▶ _YOUR ASSIGNMENT_
Each line of the entries that mentions the string "nicht" needs to be reported.

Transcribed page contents
▬▬▬

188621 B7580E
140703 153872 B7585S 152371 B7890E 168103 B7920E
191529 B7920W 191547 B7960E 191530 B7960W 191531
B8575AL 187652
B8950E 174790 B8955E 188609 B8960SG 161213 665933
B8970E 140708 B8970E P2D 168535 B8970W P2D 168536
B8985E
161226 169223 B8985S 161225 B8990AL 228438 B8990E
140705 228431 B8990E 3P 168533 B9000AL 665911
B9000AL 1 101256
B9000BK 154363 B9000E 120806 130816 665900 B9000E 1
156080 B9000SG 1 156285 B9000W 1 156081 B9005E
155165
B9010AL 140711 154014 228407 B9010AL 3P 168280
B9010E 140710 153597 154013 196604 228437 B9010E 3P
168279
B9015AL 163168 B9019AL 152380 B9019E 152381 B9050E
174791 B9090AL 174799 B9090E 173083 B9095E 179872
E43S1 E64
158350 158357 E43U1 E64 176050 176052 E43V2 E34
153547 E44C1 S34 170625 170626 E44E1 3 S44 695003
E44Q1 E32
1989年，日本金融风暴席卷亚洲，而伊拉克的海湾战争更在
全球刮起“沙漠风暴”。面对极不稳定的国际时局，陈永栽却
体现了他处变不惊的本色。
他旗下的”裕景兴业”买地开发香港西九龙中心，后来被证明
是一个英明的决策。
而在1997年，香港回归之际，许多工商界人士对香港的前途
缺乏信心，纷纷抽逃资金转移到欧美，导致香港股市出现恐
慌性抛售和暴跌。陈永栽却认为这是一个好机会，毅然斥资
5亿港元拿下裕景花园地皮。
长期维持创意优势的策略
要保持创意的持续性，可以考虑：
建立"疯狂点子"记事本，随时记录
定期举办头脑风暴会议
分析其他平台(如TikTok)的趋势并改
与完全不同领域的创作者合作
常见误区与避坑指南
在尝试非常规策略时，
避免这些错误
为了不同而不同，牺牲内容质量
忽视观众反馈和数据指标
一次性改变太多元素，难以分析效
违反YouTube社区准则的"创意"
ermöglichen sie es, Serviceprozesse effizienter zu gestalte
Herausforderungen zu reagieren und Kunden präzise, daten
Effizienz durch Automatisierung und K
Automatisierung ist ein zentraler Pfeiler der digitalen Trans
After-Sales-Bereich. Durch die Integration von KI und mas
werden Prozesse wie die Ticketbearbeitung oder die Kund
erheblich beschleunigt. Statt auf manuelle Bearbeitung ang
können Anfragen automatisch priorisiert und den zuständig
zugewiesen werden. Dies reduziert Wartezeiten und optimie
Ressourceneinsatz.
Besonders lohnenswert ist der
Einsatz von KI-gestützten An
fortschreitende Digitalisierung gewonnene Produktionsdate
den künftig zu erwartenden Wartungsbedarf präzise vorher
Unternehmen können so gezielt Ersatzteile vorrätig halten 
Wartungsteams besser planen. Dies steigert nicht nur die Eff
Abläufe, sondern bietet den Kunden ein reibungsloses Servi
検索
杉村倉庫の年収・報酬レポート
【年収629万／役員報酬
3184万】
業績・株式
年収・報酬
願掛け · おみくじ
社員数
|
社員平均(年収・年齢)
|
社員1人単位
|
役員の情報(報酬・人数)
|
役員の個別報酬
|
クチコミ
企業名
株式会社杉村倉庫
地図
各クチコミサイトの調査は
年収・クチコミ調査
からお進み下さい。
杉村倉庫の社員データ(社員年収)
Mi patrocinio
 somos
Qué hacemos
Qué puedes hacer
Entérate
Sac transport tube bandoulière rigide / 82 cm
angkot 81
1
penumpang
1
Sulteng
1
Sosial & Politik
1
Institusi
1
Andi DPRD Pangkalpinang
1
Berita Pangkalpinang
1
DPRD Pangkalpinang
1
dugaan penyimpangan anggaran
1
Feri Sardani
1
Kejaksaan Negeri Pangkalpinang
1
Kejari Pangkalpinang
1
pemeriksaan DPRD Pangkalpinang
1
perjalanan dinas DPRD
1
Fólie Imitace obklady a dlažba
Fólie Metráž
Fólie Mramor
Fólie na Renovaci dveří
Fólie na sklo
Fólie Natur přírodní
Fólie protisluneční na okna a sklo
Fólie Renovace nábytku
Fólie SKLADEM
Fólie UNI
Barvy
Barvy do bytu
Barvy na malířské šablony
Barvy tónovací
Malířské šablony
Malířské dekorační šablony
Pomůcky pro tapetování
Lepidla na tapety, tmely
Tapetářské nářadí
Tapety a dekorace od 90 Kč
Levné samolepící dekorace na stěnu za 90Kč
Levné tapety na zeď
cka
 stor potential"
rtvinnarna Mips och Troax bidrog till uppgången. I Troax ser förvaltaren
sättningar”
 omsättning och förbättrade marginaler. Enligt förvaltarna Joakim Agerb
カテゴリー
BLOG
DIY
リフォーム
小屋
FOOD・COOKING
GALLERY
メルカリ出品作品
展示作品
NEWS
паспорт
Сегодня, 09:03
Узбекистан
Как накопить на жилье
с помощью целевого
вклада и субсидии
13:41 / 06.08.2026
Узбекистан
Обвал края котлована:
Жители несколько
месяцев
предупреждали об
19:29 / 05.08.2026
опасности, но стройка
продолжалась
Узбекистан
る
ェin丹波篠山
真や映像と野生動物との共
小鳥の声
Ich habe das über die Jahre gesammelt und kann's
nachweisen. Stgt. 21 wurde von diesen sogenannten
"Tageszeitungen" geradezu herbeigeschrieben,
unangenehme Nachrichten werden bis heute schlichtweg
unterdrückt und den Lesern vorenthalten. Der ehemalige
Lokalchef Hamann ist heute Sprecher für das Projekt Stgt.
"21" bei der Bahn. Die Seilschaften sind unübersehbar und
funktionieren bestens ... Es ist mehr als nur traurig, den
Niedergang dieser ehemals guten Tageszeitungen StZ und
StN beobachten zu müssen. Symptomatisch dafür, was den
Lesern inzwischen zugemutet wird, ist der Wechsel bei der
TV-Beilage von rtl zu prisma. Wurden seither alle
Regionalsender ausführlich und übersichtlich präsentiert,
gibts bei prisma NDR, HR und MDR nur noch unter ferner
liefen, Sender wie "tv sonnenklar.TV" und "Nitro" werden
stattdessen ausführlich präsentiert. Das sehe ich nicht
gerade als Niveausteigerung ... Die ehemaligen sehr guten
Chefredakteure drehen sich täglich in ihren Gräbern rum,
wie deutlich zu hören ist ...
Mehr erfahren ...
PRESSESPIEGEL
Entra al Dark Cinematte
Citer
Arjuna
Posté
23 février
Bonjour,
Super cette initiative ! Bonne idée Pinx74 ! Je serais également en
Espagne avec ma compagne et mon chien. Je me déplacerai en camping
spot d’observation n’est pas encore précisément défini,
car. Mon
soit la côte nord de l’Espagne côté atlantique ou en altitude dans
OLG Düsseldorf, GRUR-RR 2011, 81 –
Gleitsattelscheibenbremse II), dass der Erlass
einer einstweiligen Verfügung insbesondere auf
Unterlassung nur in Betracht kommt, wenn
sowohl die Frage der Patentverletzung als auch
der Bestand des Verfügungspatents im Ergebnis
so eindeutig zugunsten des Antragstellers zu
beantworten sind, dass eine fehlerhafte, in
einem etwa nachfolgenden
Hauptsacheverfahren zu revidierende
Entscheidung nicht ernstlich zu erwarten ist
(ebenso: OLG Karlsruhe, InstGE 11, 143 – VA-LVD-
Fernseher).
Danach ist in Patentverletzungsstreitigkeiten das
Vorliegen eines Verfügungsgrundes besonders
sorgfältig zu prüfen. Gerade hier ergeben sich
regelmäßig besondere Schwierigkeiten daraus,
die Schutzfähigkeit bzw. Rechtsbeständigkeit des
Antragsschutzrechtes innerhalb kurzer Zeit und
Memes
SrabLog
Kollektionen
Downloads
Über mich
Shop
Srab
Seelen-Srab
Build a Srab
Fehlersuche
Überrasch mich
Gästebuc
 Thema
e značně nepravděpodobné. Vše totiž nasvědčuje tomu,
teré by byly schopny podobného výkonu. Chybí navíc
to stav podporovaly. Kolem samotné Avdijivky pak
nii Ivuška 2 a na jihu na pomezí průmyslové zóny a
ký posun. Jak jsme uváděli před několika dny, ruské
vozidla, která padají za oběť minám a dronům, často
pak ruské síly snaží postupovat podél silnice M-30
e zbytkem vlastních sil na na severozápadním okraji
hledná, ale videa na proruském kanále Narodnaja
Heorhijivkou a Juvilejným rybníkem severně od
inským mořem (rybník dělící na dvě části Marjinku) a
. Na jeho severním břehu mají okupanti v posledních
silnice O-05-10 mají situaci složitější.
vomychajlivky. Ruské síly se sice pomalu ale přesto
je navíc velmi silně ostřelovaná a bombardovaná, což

▬▬▬

▶ _EXERCISE RESULT_
Wartungsteams besser planen. Dies steigert nicht nur die Eff
stattdessen ausführlich präsentiert. Das sehe ich nicht
Entscheidung nicht ernstlich zu erwarten ist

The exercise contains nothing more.